IFF did not immediately respond to a request for comment.
– According to the WSJ, compliance professionals in the financial services industry want more guidance from the government on how to make their anti-money-laundering (AML) programs effective. Regulators last year proposed amending US AML rules to give financial institutions greater flexibility in the way they allocate resources within their compliance programs. Although the industry generally supports the new standards, more detail is needed on what constitutes an effective compliance program, according to a survey of compliance officers.
The poll was conducted late last year following a September proposal by the DoT’s Financial Crimes Enforcement Network to rework AML rules and before the enactment of new legislation in January.

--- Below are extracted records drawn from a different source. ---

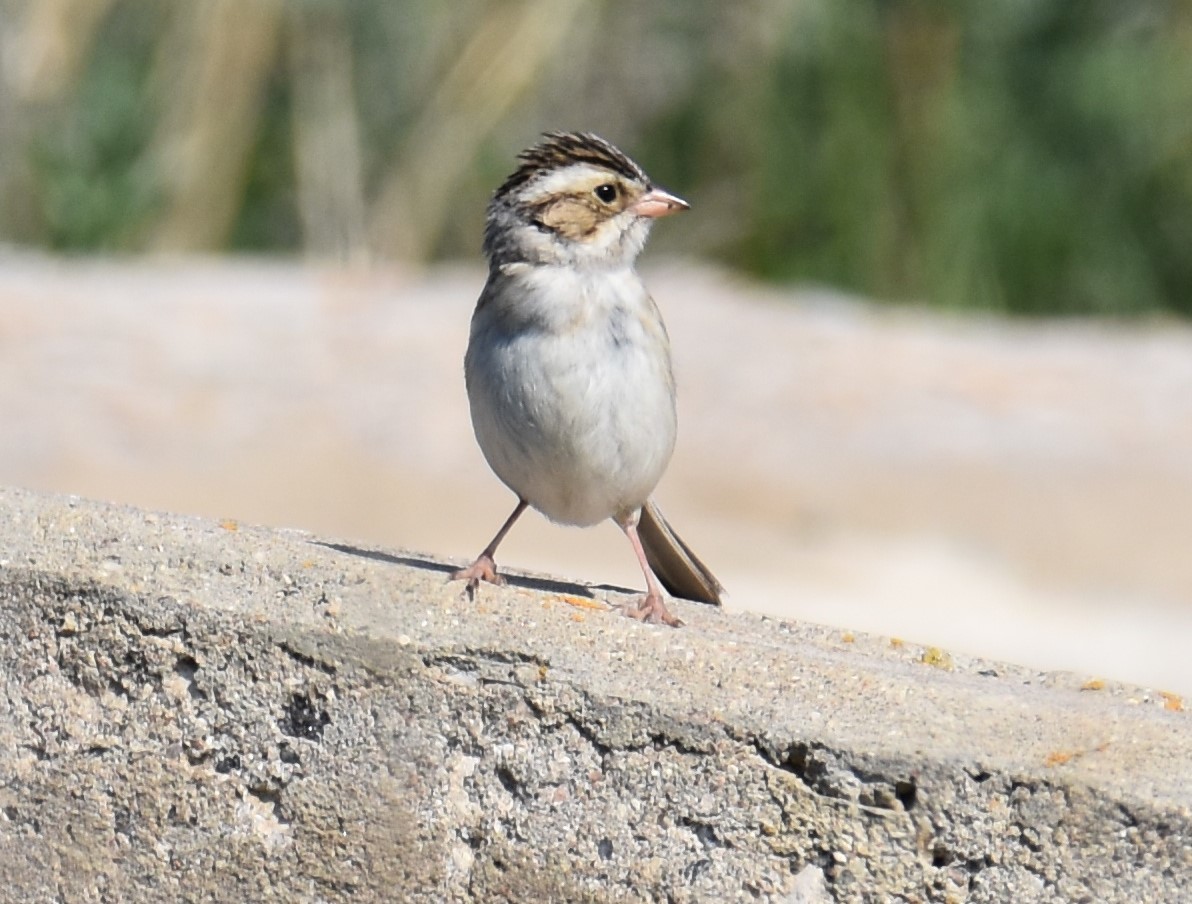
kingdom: Animalia
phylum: Chordata
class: Aves
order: Passeriformes
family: Passerellidae
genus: Spizella
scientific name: Spizella pallida
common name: Clay-colored sparrow
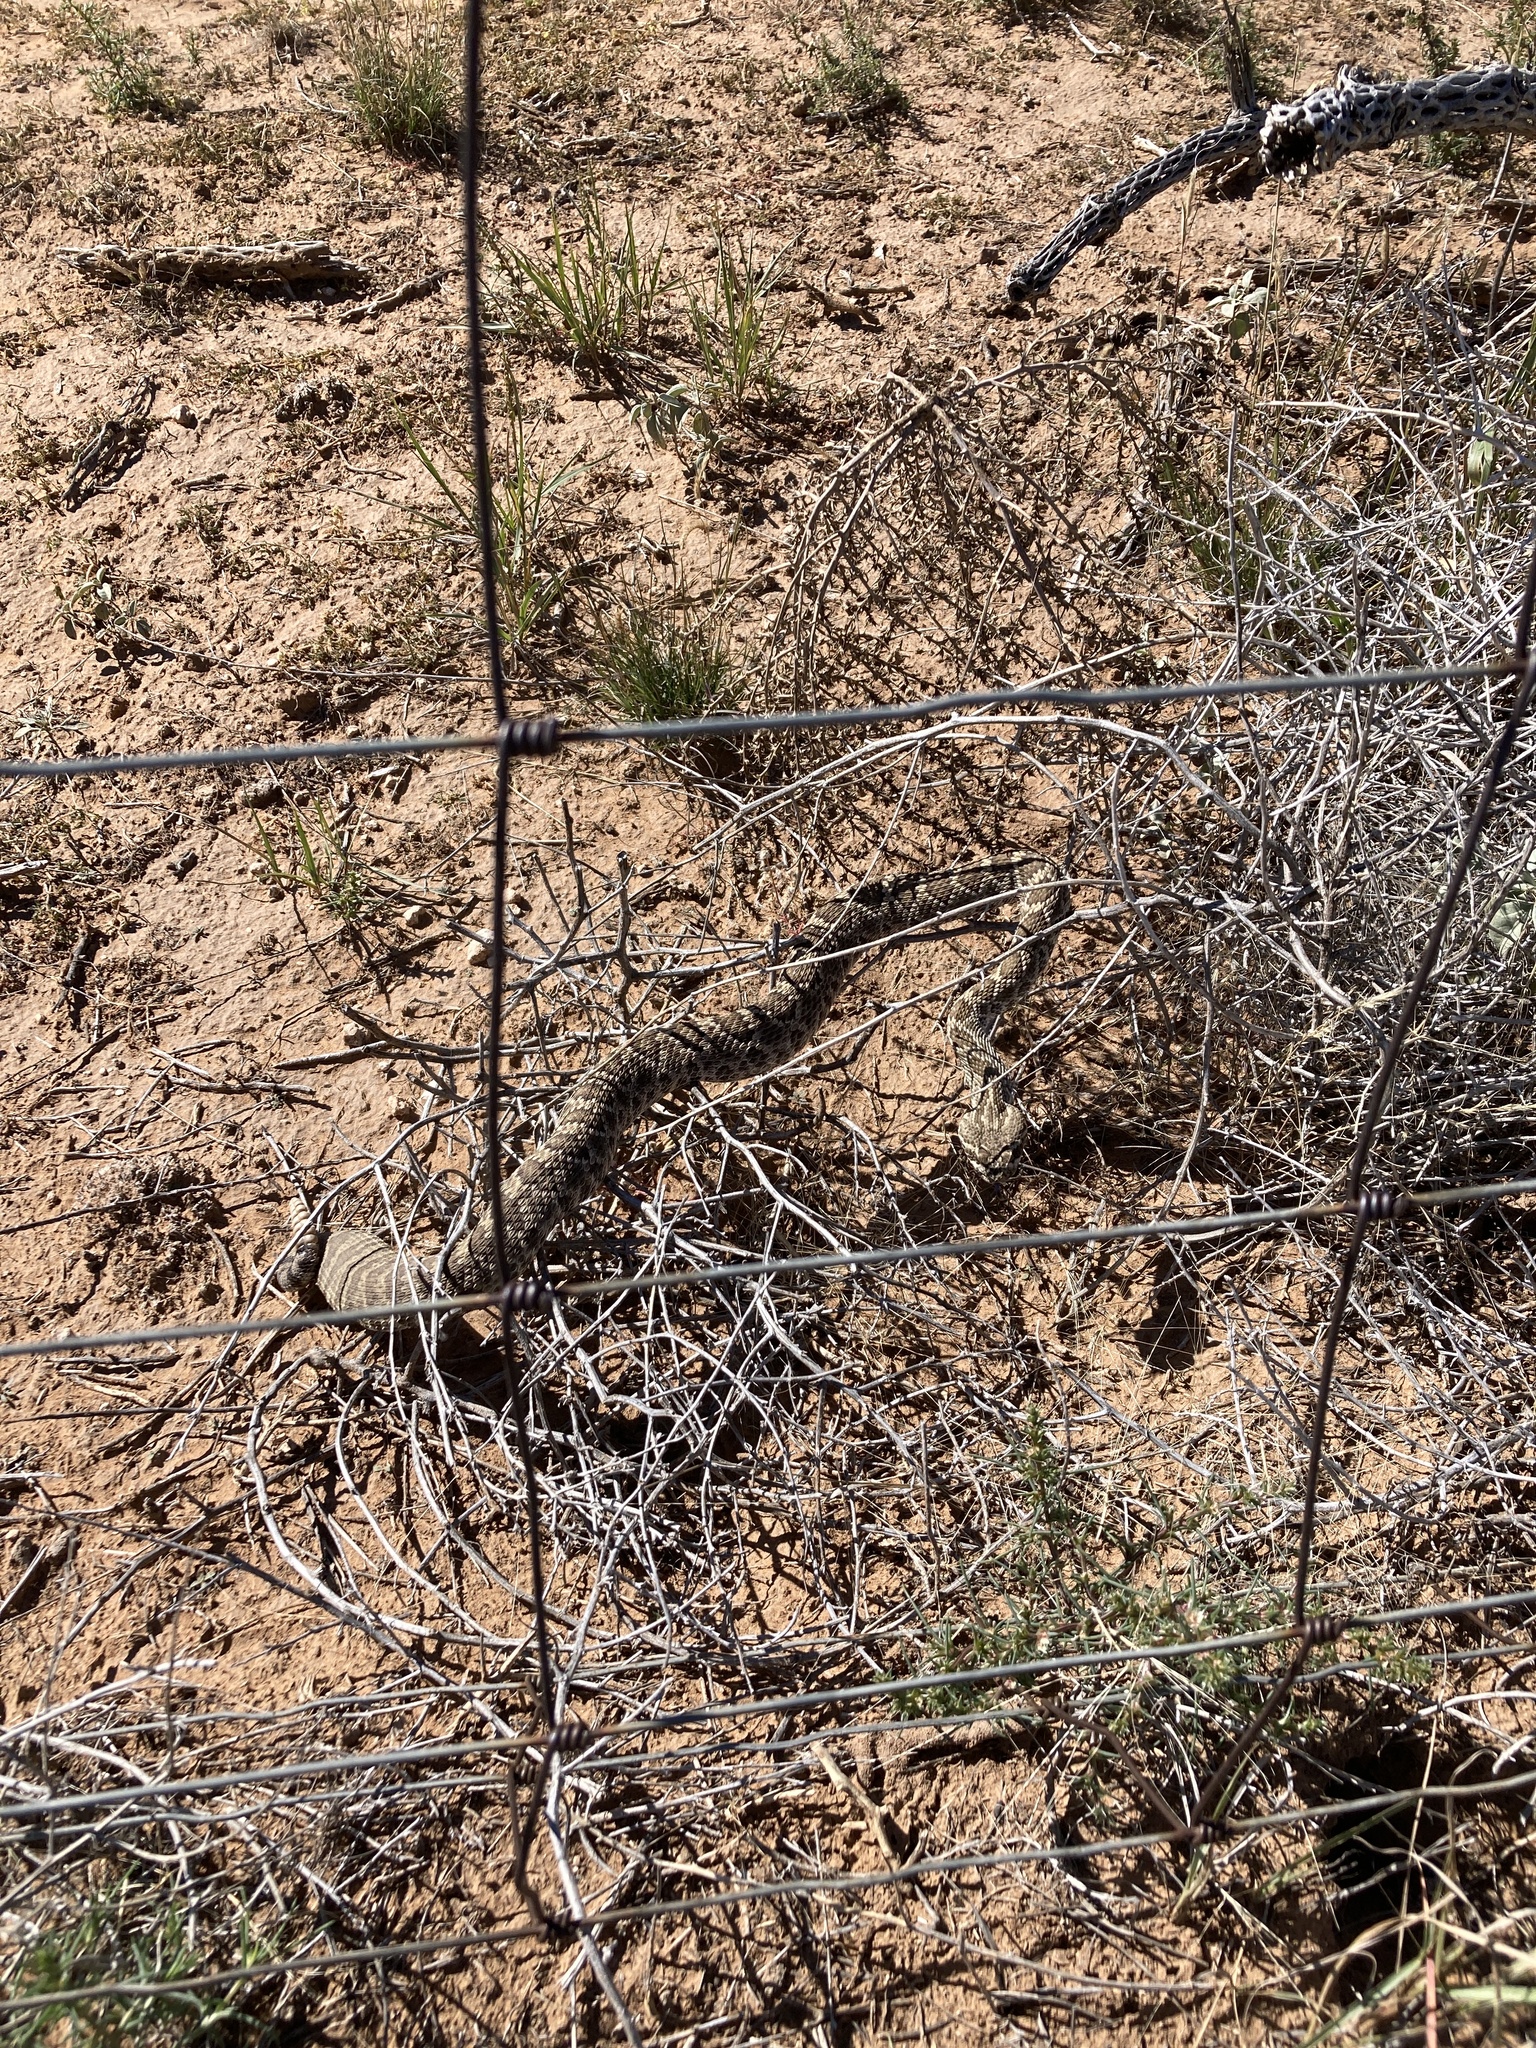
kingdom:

– The SEC said companies that violate US securities laws will not be able to seek a waiver to keep doing certain types of business as part of their settlement negotiations with the agency, Reuters reported. The move to separate the practice of granting waivers from settlement talks around enforcement probes suggests the SEC will take a tougher stance on the activity from here on. Companies that are found guilty of criminal conduct or fraud can be barred from certain activities, such as private capital deals, without such an SEC waiver.

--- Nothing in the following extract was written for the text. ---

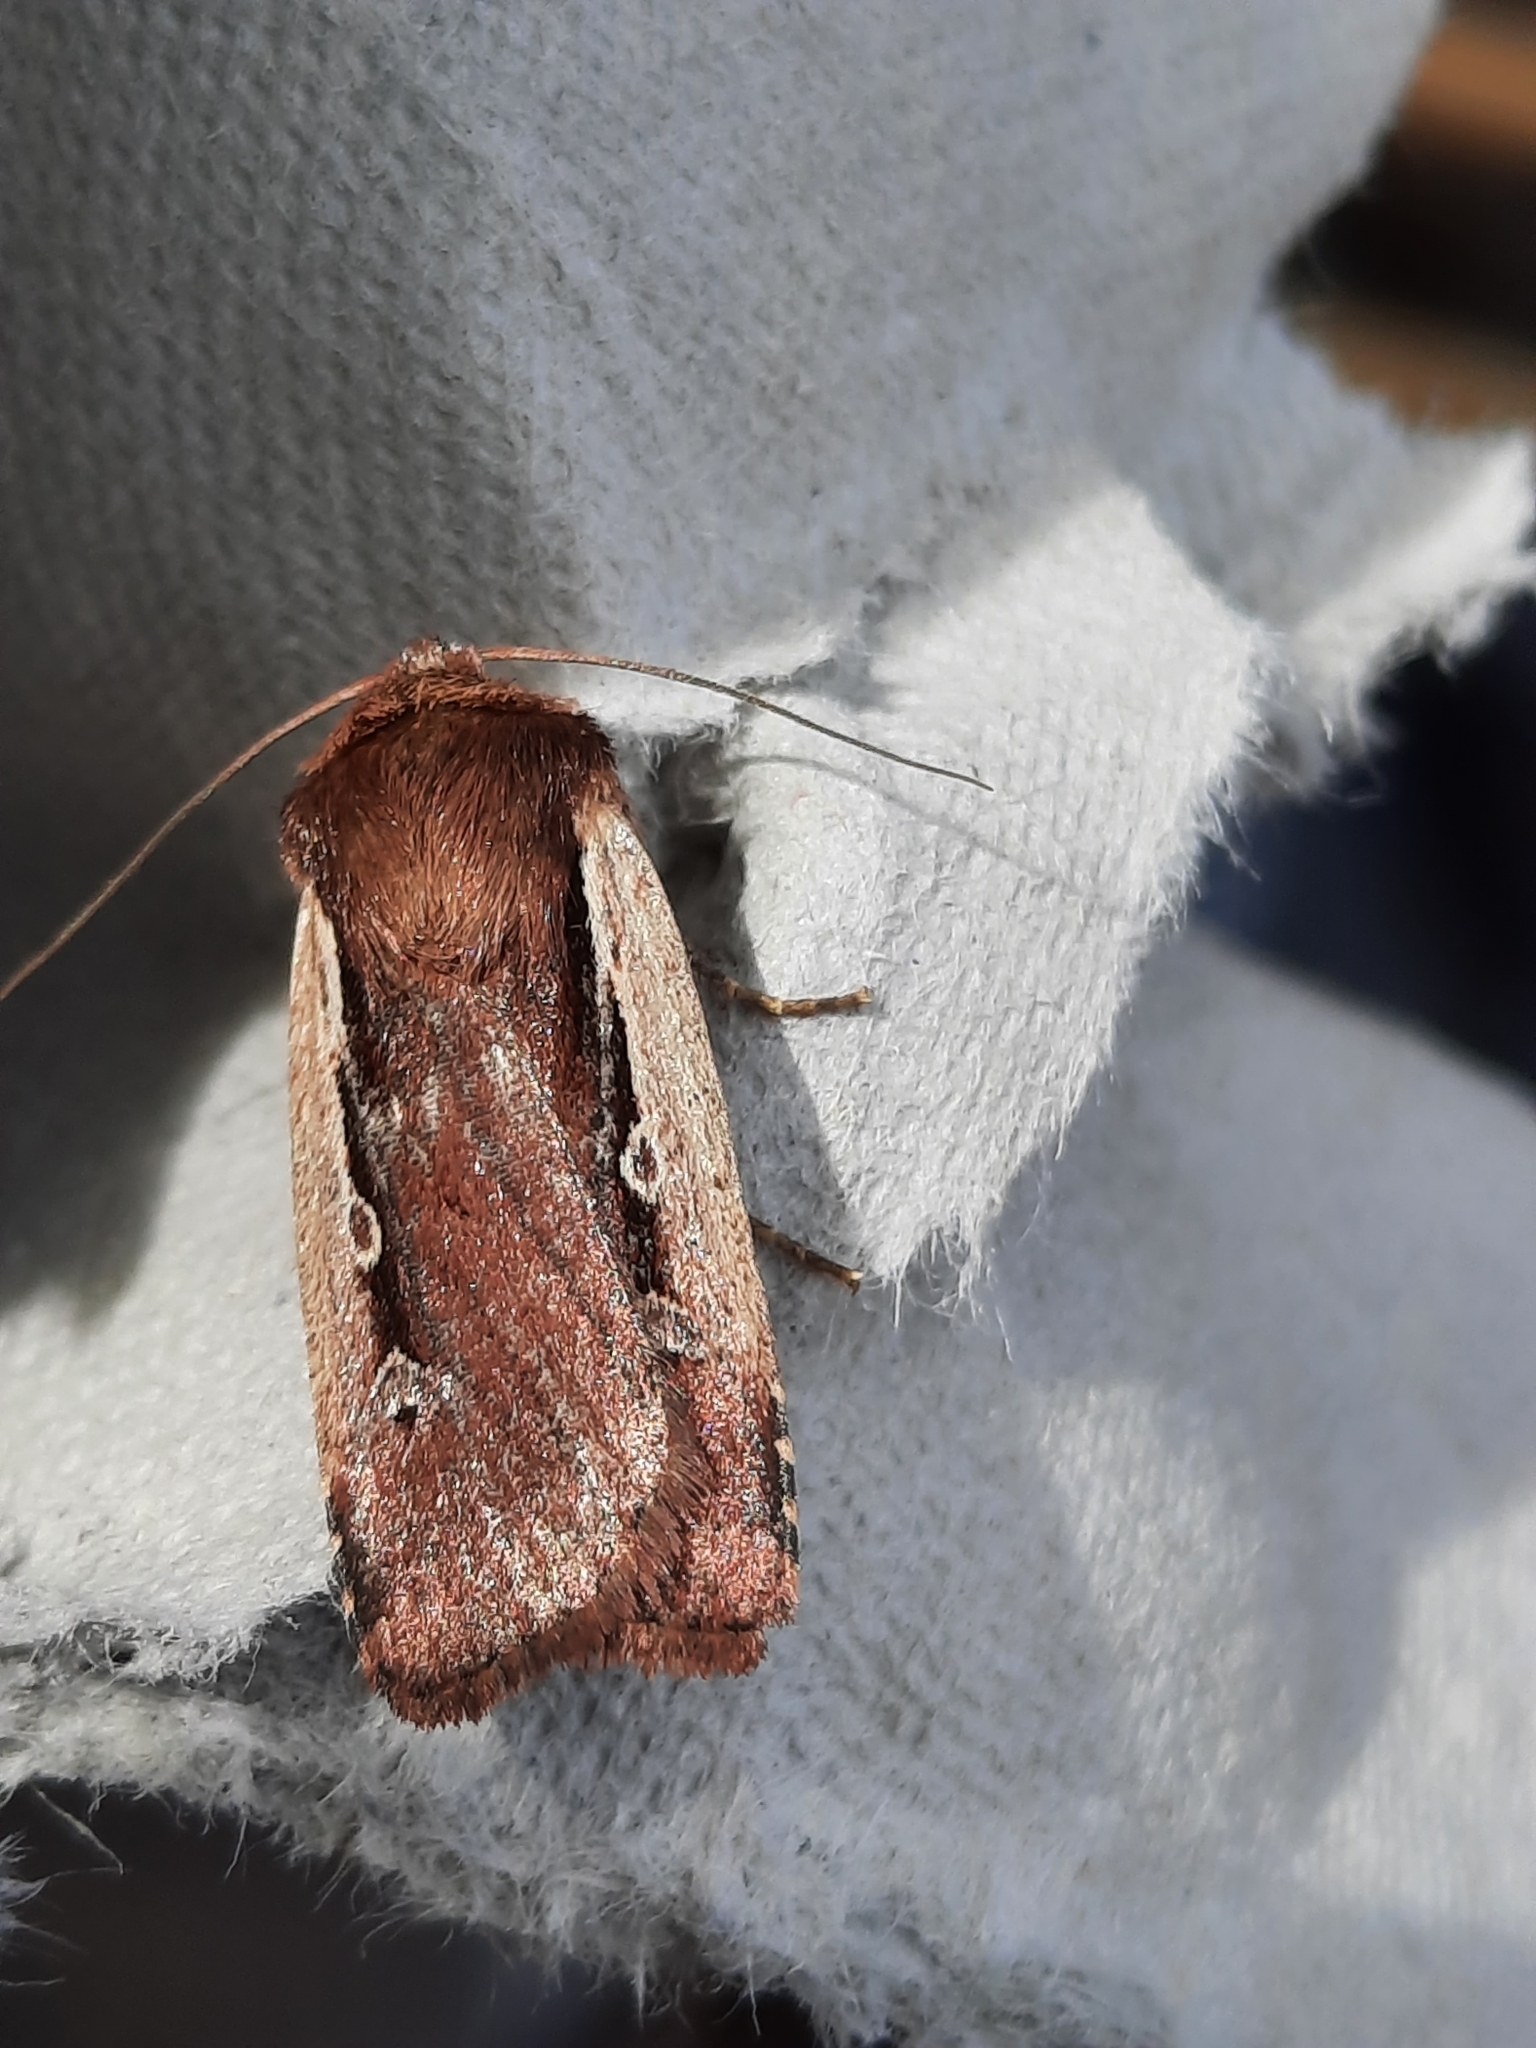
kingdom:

Under the new policy, companies must agree to settle charges with the SEC’s enforcement division and separately seek relevant waivers from its divisions of corporation finance and investment management, which will evaluate the requests on their own terms.
– Bloomberg reported that Carl Icahn has taken a new stake in Bausch Health Cos and said he plans to push for changes at the company, including potentially seeking board seats. Icahn said he believed the company’s shares are undervalued and planned to discuss with its board and management ways to enhance shareholder value, including through Bausch’s continuing strategic review.